I've got some questions in regards to factory integration and I can't seem to find the answers. 

Wondering if the best place to grab the inputs for the processor is pre amp or post amp. 
Also wondering in either of those situations if the outputs are full range or if they are modified, as well as if there is a "loudness" curve built into the system (sounds like it is) and if that is programmed at the headunit vs the amp.

If anyone could start here by answering these questions, that would be fantastic!

(oh, and I don't want to lose back up sensor beebs, chimes, bluetooth audio, etc... - is this done at the amp. If so can I keep this functionality while removing the amp?)

THanks!


----------



## jowens500 (Sep 5, 2008)

All the chimes/nav voices/Bluetooth are in the amp.


----------



## mattyjman (Aug 6, 2009)

so if i take the outputs preamp, i'll lose functionality of all those things? is there anyway to keep them?


----------



## edzyy (Aug 18, 2011)

mattyjman said:


> so if i take the outputs preamp, i'll lose functionality of all those things? is there anyway to keep them?


Yes, you'll lose them.

Tap post amp. 

Not sure if the signal is flat, though.


----------



## jowens500 (Sep 5, 2008)

I've left the amp in with all the speakers disconnected. Then used an old hands free kit speaker to do the chimes/nav stuff. That would not work for BT streaming though.


----------



## so cal eddie (Oct 1, 2008)

I used the speaker outputs from the stock trunk amp going to a jl cleansweep, and the system sounded just fine. New fronts, rears, and subs with a couple amps, and we didn't have any noise issues and all of the functions still worked. This install was last year, but I think someone makes an amp replacement kit now.


----------



## kustomkaraudio (Jun 20, 2009)

Check out SubThump - , they sell a harness kit to remove the factory amp, it looks very complete. Should make life easy.


----------



## Datsubishi (Jan 9, 2012)

kustomkaraudio said:


> Check out SubThump - , they sell a harness kit to remove the factory amp, it looks very complete. Should make life easy.

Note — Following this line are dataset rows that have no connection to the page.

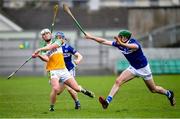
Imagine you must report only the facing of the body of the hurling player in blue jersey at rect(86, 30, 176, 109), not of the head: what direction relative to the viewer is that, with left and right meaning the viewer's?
facing the viewer and to the left of the viewer

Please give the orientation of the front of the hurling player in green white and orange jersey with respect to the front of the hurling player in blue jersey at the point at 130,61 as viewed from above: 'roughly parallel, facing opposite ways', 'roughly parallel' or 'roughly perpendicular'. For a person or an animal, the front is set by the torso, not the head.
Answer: roughly parallel

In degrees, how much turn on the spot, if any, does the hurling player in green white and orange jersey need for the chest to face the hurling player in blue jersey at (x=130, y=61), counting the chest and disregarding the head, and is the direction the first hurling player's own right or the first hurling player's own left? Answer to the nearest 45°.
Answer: approximately 135° to the first hurling player's own left

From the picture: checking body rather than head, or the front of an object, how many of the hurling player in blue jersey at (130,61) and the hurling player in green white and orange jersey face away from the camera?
0

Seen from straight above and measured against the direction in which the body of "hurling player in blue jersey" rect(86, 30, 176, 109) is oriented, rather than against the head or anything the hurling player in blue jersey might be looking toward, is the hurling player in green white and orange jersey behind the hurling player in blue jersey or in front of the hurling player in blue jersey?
in front
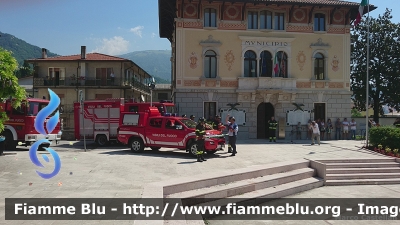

I'm doing an install soon with some stuff from subthump. My buddy did some research before he bought and their stuff seems legit. Hoping for the best.


----------



## mattyjman (Aug 6, 2009)

i've emailed them, waiting for a response currently.


----------



## pentavolvo (Nov 12, 2008)

It's flat if you tap before the amp


----------



## Usarlr1 (Mar 18, 2016)

I have a question about 2010 camaro with Boston acoustics system. If I use a certain popular amp bypass harness to bypass my factory amp and install a new aftermarket amp can I put any kind of speakers in the rear deck? Like 2 way,3way and so on?


----------



## imdyinhere (Jun 12, 2015)

Usarlr1 said:


> I have a question about 2010 camaro with Boston acoustics system. If I use a certain popular amp bypass harness to bypass my factory amp and install a new aftermarket amp can I put any kind of speakers in the rear deck? Like 2 way,3way and so on?


Sure can. I removed the 6x9 speakers in my 2011 SS and replaced with 6.5" midbass drivers. SubThump makes an adapter. I originally had a component set in there with tweeters (adapter accommodated those as well, but it was too much so I just disconnected them.


----------